Galaxies are the essential "building blocks" of the visible part of our Universe. They come in a wide range of sizes, morphologies, and stellar populations. Their nuclei may host some of the most energetic physical processes by which a volume of space smaller than the Sun can outshine the entire Universe for a few seconds. They have been detected to the farthest reaches accessible to modern telescopes, yet only the nearest can be resolved into stars and analyzed properly. OWL will be able to resolve stars at much larger distances an in particular peer into the purely stellar elliptical galaxies, now almost devoid of any gas, and all too far from us with present observing capabilities.
Cannibals in the sky
Simulation of a patch of the Universe at early times, (B. Moore, Institute for Theoretical Physics, Zurich).
As our Universe began its first five hundred million years of existence, the delicate cosmic tapestry of galaxies began to form. Driven by dark matter seeds planted at its very birth, intense star-forming regions appeared along titanic-size "walls" connected to each other like in soap-bubble foam. In those early days, when the Universe was but a fraction of its present size, these groups of proto-galaxies were closely packed and thus intensely interacted through gravitational attraction. True to age-old human experience, during this ferocious cannibalism stage, the bigger galaxies swallowed the smaller ones, becoming even fatter in the process and evolving into the giant galaxies of today, such as our own Milky Way. OWL will be able to study myriads of galaxies caught in the full act at meal time and will quantitatively gauge how this process has shaped the visible Universe.

In the past few years, exoplanets have been discovered at an increasing rate, with already more than 100 identified. No direct observation is possible with existing telescopes; the existence of these planets is generally inferred from the minute perturbation of their parent star's motion. Closer to us, solar system objects are periodically visited by space probes, which provide spectacular but short snapshots of our neighborhood. Those limitations will no longer hold with OWL.
Exoplanets and extraterrestrial life
Perhaps the Holy Grail of present-day astronomy would be the detection of biomarkers on earth-like, or perhaps even not earth-like, planets around other stars. This is being attacked with both flotillas of free-flying satellite interferometers in space or single giant telescopes on the ground. Both approaches are technically hugely challenging and clearly very long-term; yet they are bound to be pursued in earnest by most major astrophysical projects and, certainly, by OWL.
A flyby every night
Much closer to our home planet, in a mere fraction of a second, OWL will be able to get the same crisp view of the clouds in the atmosphere of solar-system planets, volcanoes on Io or transient ringlets around Saturn, as a man-made flyby probe. Contrary to such probes, regular meteorological and geophysical studies of these continuously evolving phenomena will be possible over long time scales …. at extremely low cost.

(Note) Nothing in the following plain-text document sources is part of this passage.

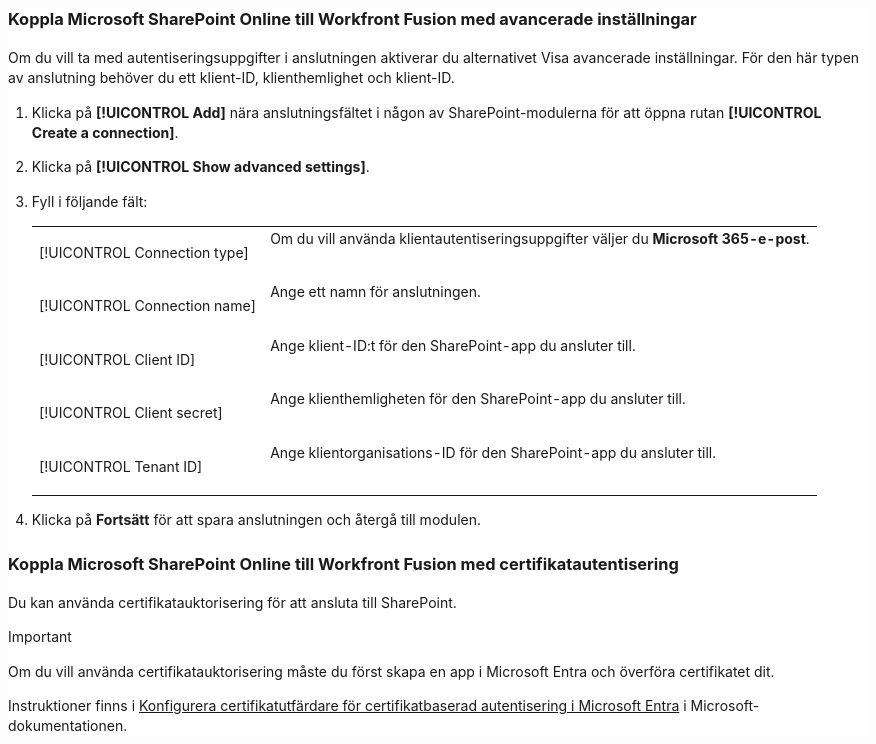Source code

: ### Koppla Microsoft SharePoint Online till Workfront Fusion med avancerade inställningar

Om du vill ta med autentiseringsuppgifter i anslutningen aktiverar du alternativet Visa avancerade inställningar. För den här typen av anslutning behöver du ett klient-ID, klienthemlighet och klient-ID.

1. Klicka på **[!UICONTROL Add]** nära anslutningsfältet i någon av SharePoint-modulerna för att öppna rutan **[!UICONTROL Create a connection]**.
1. Klicka på **[!UICONTROL Show advanced settings]**.
1. Fyll i följande fält:

   <table style="table-layout:auto"> 
    <col> 
    <col> 
    <tbody> 
     <tr> 
      <td role="rowheader"> <p>[!UICONTROL Connection type]</p> </td> 
      <td>Om du vill använda klientautentiseringsuppgifter väljer du <b>Microsoft 365-e-post</b>.</td> 
     </tr> 
     <tr> 
      <td role="rowheader"> <p>[!UICONTROL Connection name]</p> </td> 
      <td>Ange ett namn för anslutningen.</td> 
     </tr> 
     <tr> 
      <td role="rowheader"> <p>[!UICONTROL Client ID]</p> </td> 
      <td>Ange klient-ID:t för den SharePoint-app du ansluter till. </td> 
     </tr> 
     <tr> 
      <td role="rowheader"> <p>[!UICONTROL Client secret]</p> </td> 
      <td>Ange klienthemligheten för den SharePoint-app du ansluter till.</td> 
     </tr> 
     <tr> 
      <td role="rowheader"> <p>[!UICONTROL Tenant ID]</p> </td> 
      <td>Ange klientorganisations-ID för den SharePoint-app du ansluter till.</td> 
     </tr> 
    </tbody> 
   </table>

1. Klicka på **Fortsätt** för att spara anslutningen och återgå till modulen.

### Koppla Microsoft SharePoint Online till Workfront Fusion med certifikatautentisering

Du kan använda certifikatauktorisering för att ansluta till SharePoint.

>[!IMPORTANT]
>
>Om du vill använda certifikatauktorisering måste du först skapa en app i Microsoft Entra och överföra certifikatet dit.
>
>Instruktioner finns i [Konfigurera certifikatutfärdare för certifikatbaserad autentisering i Microsoft Entra](https://learn.microsoft.com/en-us/entra/identity/authentication/how-to-configure-certificate-authorities) i Microsoft-dokumentationen.
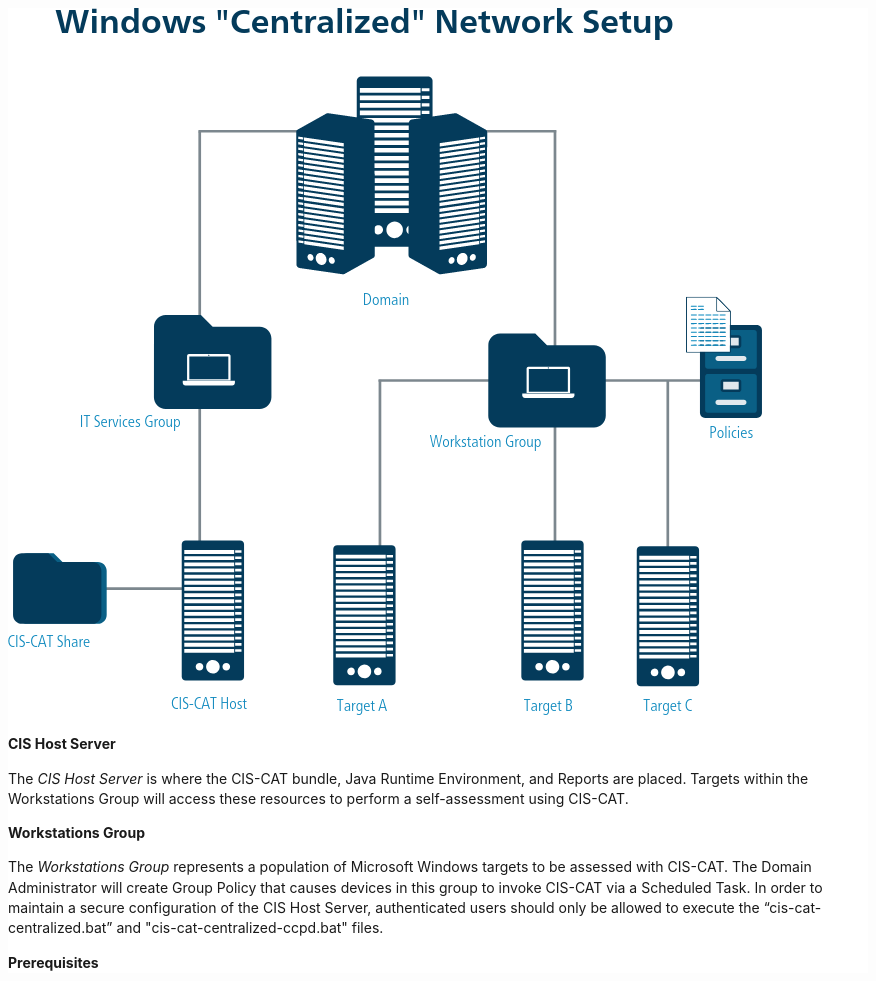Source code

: ![](img/centralized2.png)

**CIS Host Server**

The *CIS Host Server* is where the CIS-CAT bundle, Java Runtime Environment, and Reports are placed. Targets within the Workstations Group will access these resources to perform a self-assessment using CIS-CAT.

**Workstations Group**

The *Workstations Group* represents a population of Microsoft Windows targets to be assessed with CIS-CAT. The Domain Administrator will create Group Policy that causes devices in this group to invoke CIS-CAT via a Scheduled Task.  In order to maintain a secure configuration of the CIS Host Server, authenticated users should only be allowed to execute the “cis-cat-centralized.bat” and "cis-cat-centralized-ccpd.bat" files.

**Prerequisites**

After the known unknowns, the unknown ones. It is a constant historical trait that telescopes became famous not for what they were built for, but for totally unexpected discoveries that opened entire new chapters of astrophysics. As one of many examples, the 3.6 m telescopes at La Silla and Hawaii were developed in the 70s, the first to refine stellar evolution through studies of the Magellanic Clouds and the second to detect fainter farther galaxies. Yet both teamed to unexpectedly discover gravitational arcs in clusters of galaxies, which besides being a beautiful example of gravitational optics, constitute the gauge to weigh individual galaxies, clusters of galaxies and even the whole Universe, which was sorely lacking in the astronomer toolbox. We may expect, or at least hope, more of the same from OWL!